(MATERIALS PROVIDED)
════════════════

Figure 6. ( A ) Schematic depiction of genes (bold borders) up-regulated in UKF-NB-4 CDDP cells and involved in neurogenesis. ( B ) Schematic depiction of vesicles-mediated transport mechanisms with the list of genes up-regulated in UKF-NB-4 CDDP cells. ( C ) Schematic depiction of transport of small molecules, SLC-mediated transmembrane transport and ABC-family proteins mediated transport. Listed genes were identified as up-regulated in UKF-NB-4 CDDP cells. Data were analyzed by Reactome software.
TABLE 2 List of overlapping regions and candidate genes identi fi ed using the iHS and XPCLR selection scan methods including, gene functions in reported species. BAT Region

════════════════

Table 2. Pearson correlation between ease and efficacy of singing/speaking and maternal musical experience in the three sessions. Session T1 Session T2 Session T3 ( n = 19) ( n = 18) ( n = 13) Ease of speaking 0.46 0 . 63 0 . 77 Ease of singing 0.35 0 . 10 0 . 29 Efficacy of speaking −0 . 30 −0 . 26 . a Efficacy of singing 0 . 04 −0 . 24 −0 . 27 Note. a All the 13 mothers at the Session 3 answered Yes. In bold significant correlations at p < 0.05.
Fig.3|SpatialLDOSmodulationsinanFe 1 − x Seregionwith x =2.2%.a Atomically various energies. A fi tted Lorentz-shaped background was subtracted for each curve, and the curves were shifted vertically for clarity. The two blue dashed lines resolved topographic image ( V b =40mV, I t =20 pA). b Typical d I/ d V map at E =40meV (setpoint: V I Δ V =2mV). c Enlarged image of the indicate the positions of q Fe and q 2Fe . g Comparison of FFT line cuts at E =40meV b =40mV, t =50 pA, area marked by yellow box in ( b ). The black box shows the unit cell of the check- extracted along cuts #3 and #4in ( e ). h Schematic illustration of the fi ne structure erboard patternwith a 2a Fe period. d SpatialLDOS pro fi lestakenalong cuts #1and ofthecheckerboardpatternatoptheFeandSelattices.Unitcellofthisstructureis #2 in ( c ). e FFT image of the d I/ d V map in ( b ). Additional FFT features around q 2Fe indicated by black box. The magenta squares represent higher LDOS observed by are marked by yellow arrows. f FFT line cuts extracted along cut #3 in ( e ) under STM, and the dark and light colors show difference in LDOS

════════════════

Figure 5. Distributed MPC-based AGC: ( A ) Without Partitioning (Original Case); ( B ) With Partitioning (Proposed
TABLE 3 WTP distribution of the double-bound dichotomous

════════════════

(YOUR INSTRUCTIONS) Would you please copy exactly the part of the entries above that begins at the line containing "Figure 5. Distributed" and ends at the line containing "TABLE 3 WTP", both lines included?

(RESPONSE TO THE TASK)
Figure 5. Distributed MPC-based AGC: ( A ) Without Partitioning (Original Case); ( B ) With Partitioning (Proposed
TABLE 3 WTP distribution of the double-bound dichotomous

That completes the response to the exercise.